# [依頼文 A]
文書抜粋のうち「勿論、フルーツ錠前とダンスバ」から始まり「は締まらなかったと思います。」で終わる部分を、「ウィザード」を「前作」に置き換えて書き改めてください。
# [依頼文 B]
文書抜粋によると、陣地取りの設定は元々どのような争いの予定でしたか。

··· 文書抜粋 ···

元気な時に書いた下書きのような状態で更新させていただきますのでお許しいただければと思います。
不評だったダンスパートとモチーフの親和性
元々はダンスのチームバトルで陣地取りをするものではなく、カラーギャングの抗争の予定でした。
フォーゼでのクレームを踏まえ、子供向けであることを考慮し、粗暴な争い描写は避けられたのです。
しかし、それが結果的に良かったのではないかと今になって思えるんですね。
もし、カラーギャングが街の縄張りを賭けて果物が前面に出た錠前で戦うプロローグは成立させられるのでしょうか?
勿論、フルーツ錠前とダンスバトルによるポップで明るい雰囲気で始まったことでウィザードのシリアスな終わりとのギャップにガッカリして、もしくはフォーゼのようなノリを懸念し、離れて行ってしまった平成ライダーファンはいたと思いますが、仮に裏社会の抗争をシリアスに始めていても変身アイテムがこれでは締まらなかったと思います。
明るいトーンから入っていったからこそ、フルーツ錠前を視聴者に徐々に定着させ、最終的に「フルーツバスケット!」と変身ベルトが発する頃には似つかわしくないシリアス展開まで何とか馴染ませられたのではないでしょうか。

··· 記録一覧 ···

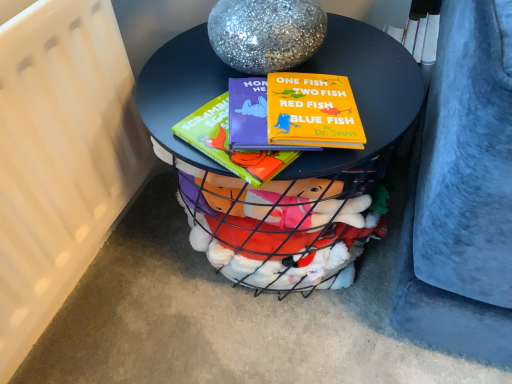
Question: Considering their positions, is matte black table at center located in front of or behind white matte radiator at left?

Choices:
 (A) front
 (B) behind

Answer: (B)

Question: Is matte black table at center to the left or to the right of white matte radiator at left in the image?

Choices:
 (A) right
 (B) left

Answer: (A)

Question: Based on their sizes in the image, would you say matte black table at center is bigger or smaller than white matte radiator at left?

Choices:
 (A) small
 (B) big

Answer: (B)

Question: In the image, is white matte radiator at left positioned in front of or behind matte black table at center?

Choices:
 (A) front
 (B) behind

Answer: (A)

Question: From the image's perspective, is white matte radiator at left located above or below matte black table at center?

Choices:
 (A) above
 (B) below

Answer: (A)

Question: In terms of width, does white matte radiator at left look wider or thinner when compared to matte black table at center?

Choices:
 (A) thin
 (B) wide

Answer: (A)

Question: From a real-world perspective, relative to matte black table at center, is white matte radiator at left vertically above or below?

Choices:
 (A) above
 (B) below

Answer: (A)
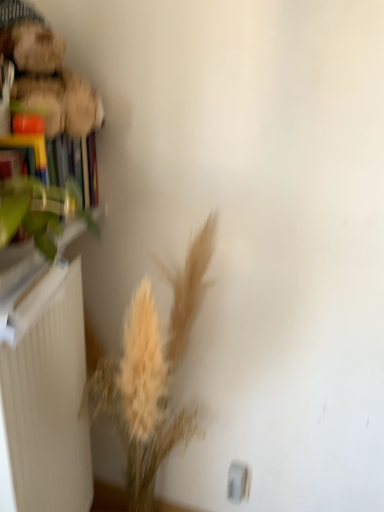
Question: Would you say white matte radiator at left is outside light beige dried grass at lower left?

Choices:
 (A) yes
 (B) no

Answer: (A)

Question: Is white matte radiator at left not close to light beige dried grass at lower left?

Choices:
 (A) no
 (B) yes

Answer: (A)

Question: From the image's perspective, does white matte radiator at left appear higher than light beige dried grass at lower left?

Choices:
 (A) no
 (B) yes

Answer: (A)

Question: Does white matte radiator at left come in front of light beige dried grass at lower left?

Choices:
 (A) no
 (B) yes

Answer: (A)

Question: Is white matte radiator at left looking in the opposite direction of light beige dried grass at lower left?

Choices:
 (A) no
 (B) yes

Answer: (B)

Question: Which is correct: hardcover book at left is inside white matte radiator at left, or outside of it?

Choices:
 (A) inside
 (B) outside

Answer: (B)

Question: Is hardcover book at left to the left or to the right of white matte radiator at left in the image?

Choices:
 (A) right
 (B) left

Answer: (A)

Question: In terms of width, does hardcover book at left look wider or thinner when compared to white matte radiator at left?

Choices:
 (A) wide
 (B) thin

Answer: (B)

Question: Is point (21, 145) closer or farther from the camera than point (39, 324)?

Choices:
 (A) closer
 (B) farther

Answer: (A)

Question: Is hardcover book at left taller or shorter than green leafy plant at left?

Choices:
 (A) tall
 (B) short

Answer: (A)

Question: Considering the positions of point (23, 142) and point (46, 205), is point (23, 142) closer or farther from the camera than point (46, 205)?

Choices:
 (A) closer
 (B) farther

Answer: (B)

Question: Do you think hardcover book at left is within green leafy plant at left, or outside of it?

Choices:
 (A) outside
 (B) inside

Answer: (A)

Question: From the image's perspective, is hardcover book at left located above or below green leafy plant at left?

Choices:
 (A) above
 (B) below

Answer: (A)

Question: From a real-world perspective, is light beige dried grass at lower left above or below white matte radiator at left?

Choices:
 (A) below
 (B) above

Answer: (B)

Question: Is light beige dried grass at lower left inside or outside of white matte radiator at left?

Choices:
 (A) inside
 (B) outside

Answer: (B)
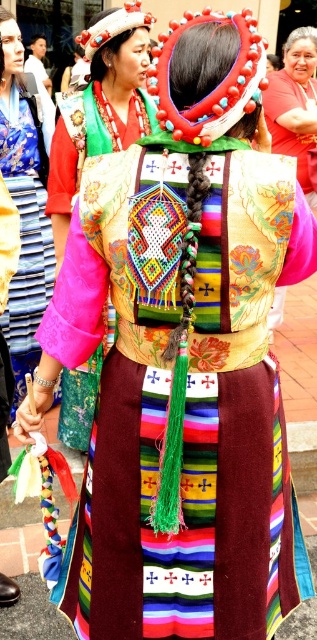
Where is `velvet dress at center`? velvet dress at center is located at coordinates point(99,108).

Is velvet dress at center to the left of matte red blouse at center from the viewer's perspective?

Yes, velvet dress at center is to the left of matte red blouse at center.

Is point (62, 417) positioned behind point (291, 100)?

No, (62, 417) is closer to viewer.

Identify the location of velvet dress at center. (99, 108).

Looking at this image, does velvet pink blouse at center have a larger size compared to matte red blouse at center?

Actually, velvet pink blouse at center might be smaller than matte red blouse at center.

How distant is velvet pink blouse at center from matte red blouse at center?

The distance of velvet pink blouse at center from matte red blouse at center is 2.23 meters.

Between point (19, 372) and point (266, 125), which one is positioned behind?

The point (266, 125) is more distant.

Locate an element on the screen. This screenshot has height=640, width=317. velvet pink blouse at center is located at coordinates (24, 209).

Is velvet dress at center to the left of velvet pink blouse at center from the viewer's perspective?

In fact, velvet dress at center is to the right of velvet pink blouse at center.

Can you confirm if velvet dress at center is positioned below velvet pink blouse at center?

No, velvet dress at center is not below velvet pink blouse at center.

Is point (105, 72) in front of point (31, 196)?

That is True.

The width and height of the screenshot is (317, 640). What are the coordinates of `velvet dress at center` in the screenshot? It's located at (99, 108).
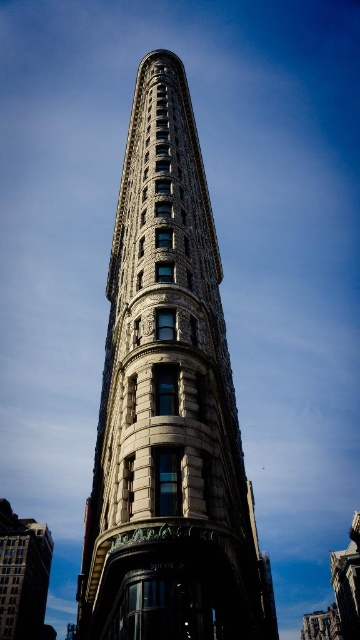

···

# [解答 A]
勿論、フルーツ錠前とダンスバトルによるポップで明るい雰囲気で始まったことで前作のシリアスな終わりとのギャップにガッカリして、もしくはフォーゼのようなノリを懸念し、離れて行ってしまった平成ライダーファンはいたと思いますが、仮に裏社会の抗争をシリアスに始めていても変身アイテムがこれでは締まらなかったと思います。

# [解答 B]
カラーギャングの抗争の予定でした。